And let us have a moment of noise in memory of the great artist of pantomime, Marcel Marceau, who has left us at the age of 84. (Better get used to that joke…you'll be hearing it a lot in the days to come. In fact, we're probably also in for a lot of jokes about him dying because he called for help and no one heard him.) He taught or inspired countless other actors and also folks in related creative fields such as dance, painting and even cartooning. He was, as a friend of mine used to put it, the one mime people loved, not to be confused with all the rest, whom they hated.
Ordinarily here in one of my R.I.P. postings, I would insert some anecdote about meeting the deceased but I never had the pleasure — I assume it would have been a pleasure — of meeting Marceau. I did (I thought) harm one of his performances once as I recounted in an article elsewhere on this site. Here — I'll quote it to you. This occurred around 1965 or so…
…someone gave us tickets to The Red Skelton Show and we went over to CBS Television City, an austere black-and-white building not far from where I now live. We waited in line for what seemed like several weeks before being admitted to the stage and seated in the third row of the studio where they now do The Price is Right and where, decades later, I got to meet and work with Bob "Captain Kangaroo" Keeshan when I wrote for and he hosted CBS Storybreak.
That week's Skelton show was "A Concert in Pantomime" starring Red and his guest, the great French mime, Marcel Marceau. The taping began with a twenty-second sequence that merely called for Skelton and Marceau to walk to center stage and shake hands. They walked to center stage, shook hands, the Stage Manager yelled "Cut" and Skelton turned to the audience and said, "Wasn't that good?"
That may not sound like much here but, at the moment, it was hysterical. In fact, the audience was still chuckling as Mssr. Marceau took stage to begin taping several pantomime spots. He was in the middle of the fifth when my mind suddenly decided to be mean to me and replay Skelton's line.
Now, you have to imagine the scene: There is absolute silence in the room. On stage, one of the great artists of the world — the legendary Marcel Marceau — is miming some topic of dread seriousness and unbounded pathos. It was the moment of a baby duckling finding his mother dead from a hunter's rifle or something equally cheery. Not one person in the room is making a sound, but for the few fighting back tears at this moving, dramatic moment…
And I suddenly laughed. Out loud.
I tried not to. I held it in until it was leaking out my nostrils and ears but it escaped. I kept remembering Red Skelton going, "Wasn't that good?" and, finally, I couldn't hold it in any longer. I laughed right in the middle of Marcel Marceau's most dramatic, tragic stage moment.
As laughs go, it wasn't a loud one, actually…but it was loud enough for the illustrious Frenchman to hear. Ever the professional, he did not react to it with his body — but I could see the his eyes nail the third row with the slightest, tiniest gleam of "Who the hell is the idiot laughing at this?"
I looked around, as if I too was wondering who'd laughed. But I know I didn't fool him.

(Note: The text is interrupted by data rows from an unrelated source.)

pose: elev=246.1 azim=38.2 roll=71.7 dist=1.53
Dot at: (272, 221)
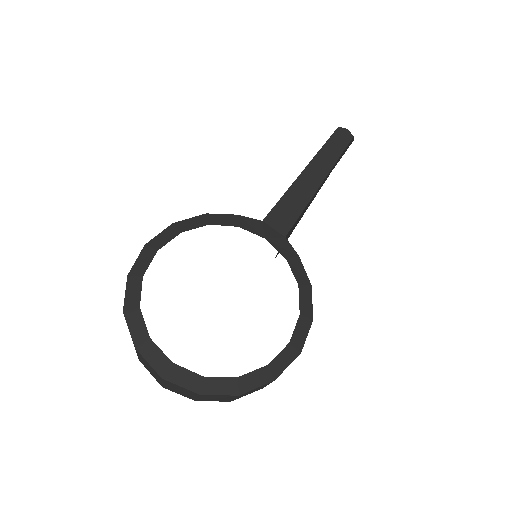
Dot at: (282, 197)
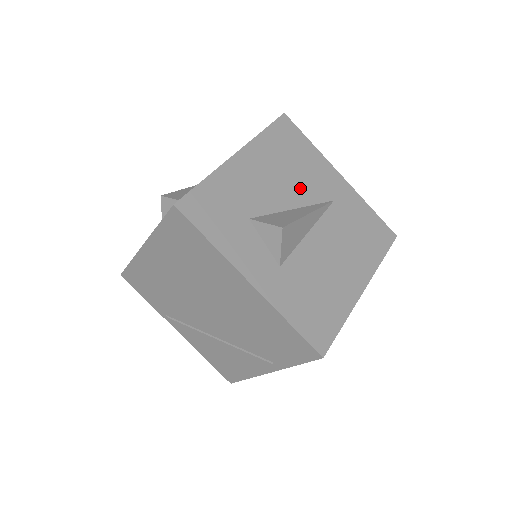
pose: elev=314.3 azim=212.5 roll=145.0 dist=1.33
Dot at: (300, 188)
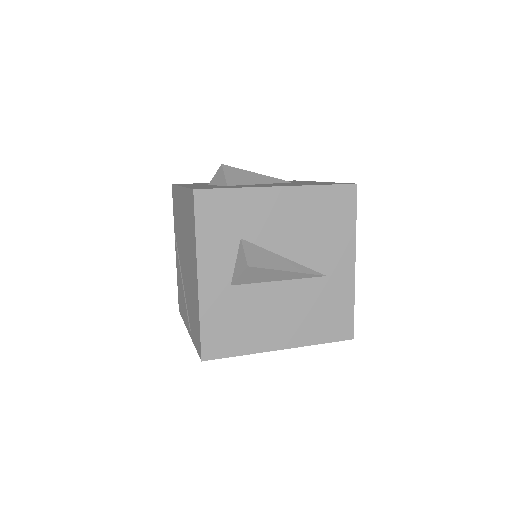
Dot at: (307, 247)
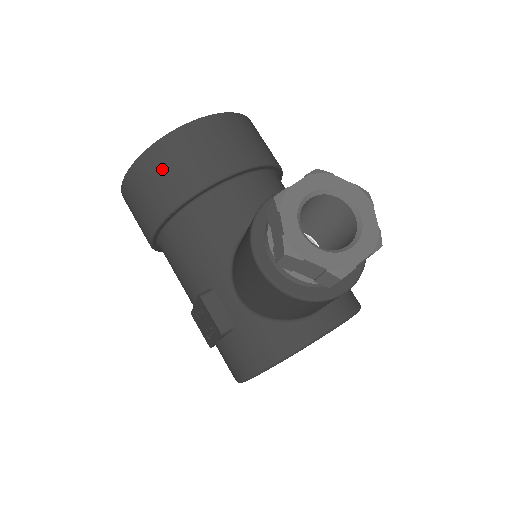
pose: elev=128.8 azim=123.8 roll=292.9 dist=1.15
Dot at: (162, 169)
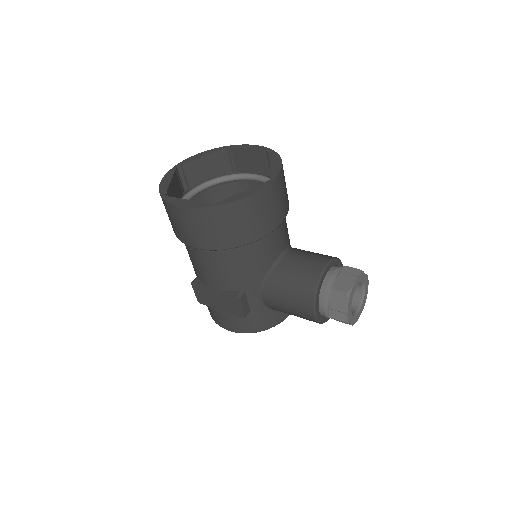
Dot at: (244, 218)
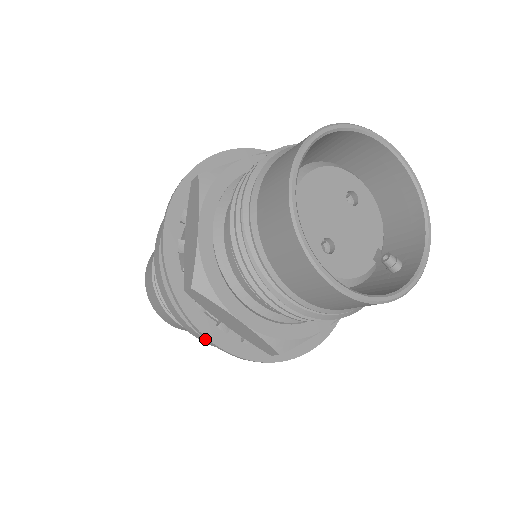
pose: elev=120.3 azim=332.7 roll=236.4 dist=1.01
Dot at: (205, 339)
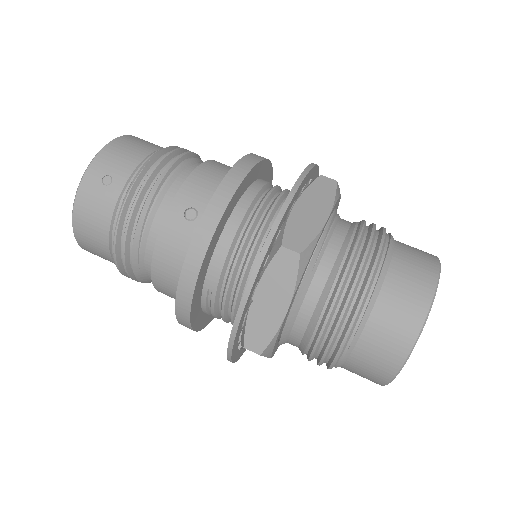
Dot at: (196, 330)
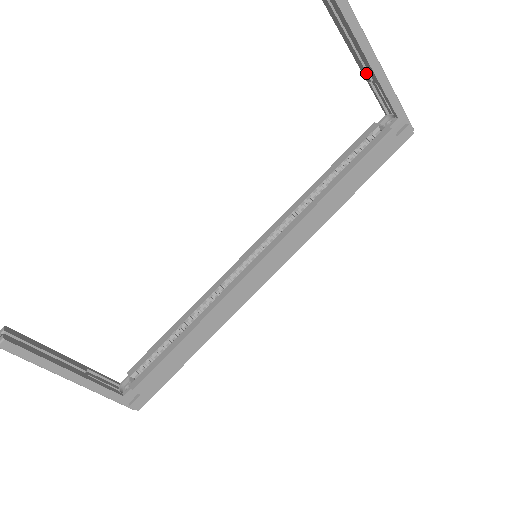
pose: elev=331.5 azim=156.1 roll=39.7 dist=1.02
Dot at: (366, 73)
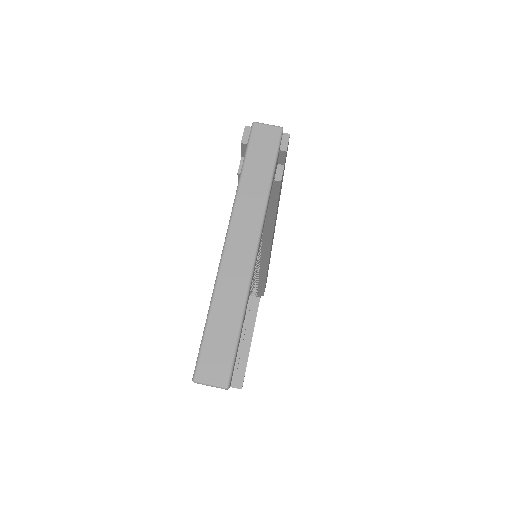
Dot at: occluded
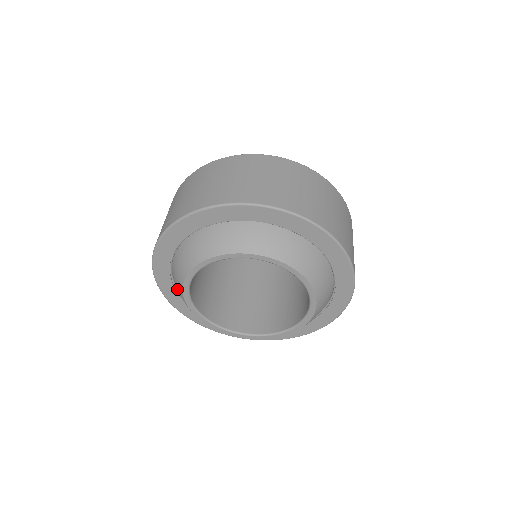
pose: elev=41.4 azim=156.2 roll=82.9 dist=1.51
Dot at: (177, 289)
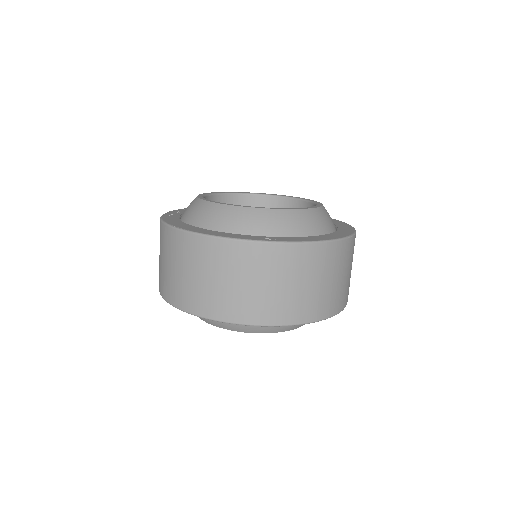
Dot at: occluded
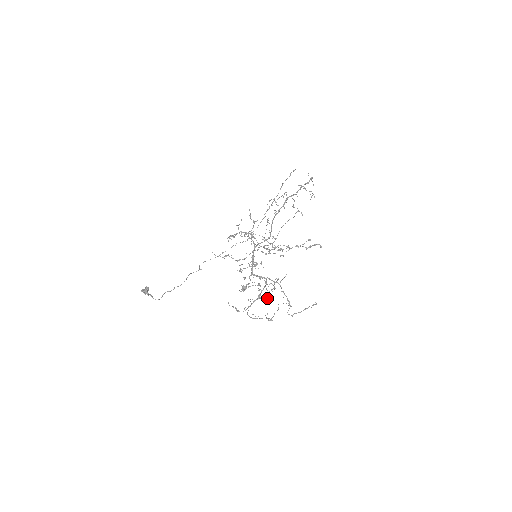
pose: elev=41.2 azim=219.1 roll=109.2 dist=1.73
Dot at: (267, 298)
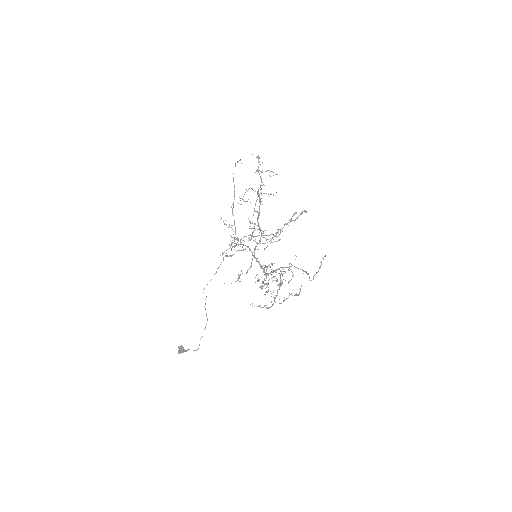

The look was so microscopic, I was the only one who saw it…but see it, I did. I saw it again, weeks later, when the show aired. My laugh wasn't heard and no one else in America saw Marceau throw that look, now past the third row and all the way to my home Zenith, just for me. But I saw it again. And every time since then — when I've seen Marceau on a movie screen or on TV — I've seen him subtly but carefully scanning the third row. Just in case I'm back.
Here's a link to an online obit. The man's achievement is perhaps best measured by the fact that everyone referred to him as "the world's greatest mime"…and almost no one could name a single other contender for that honor.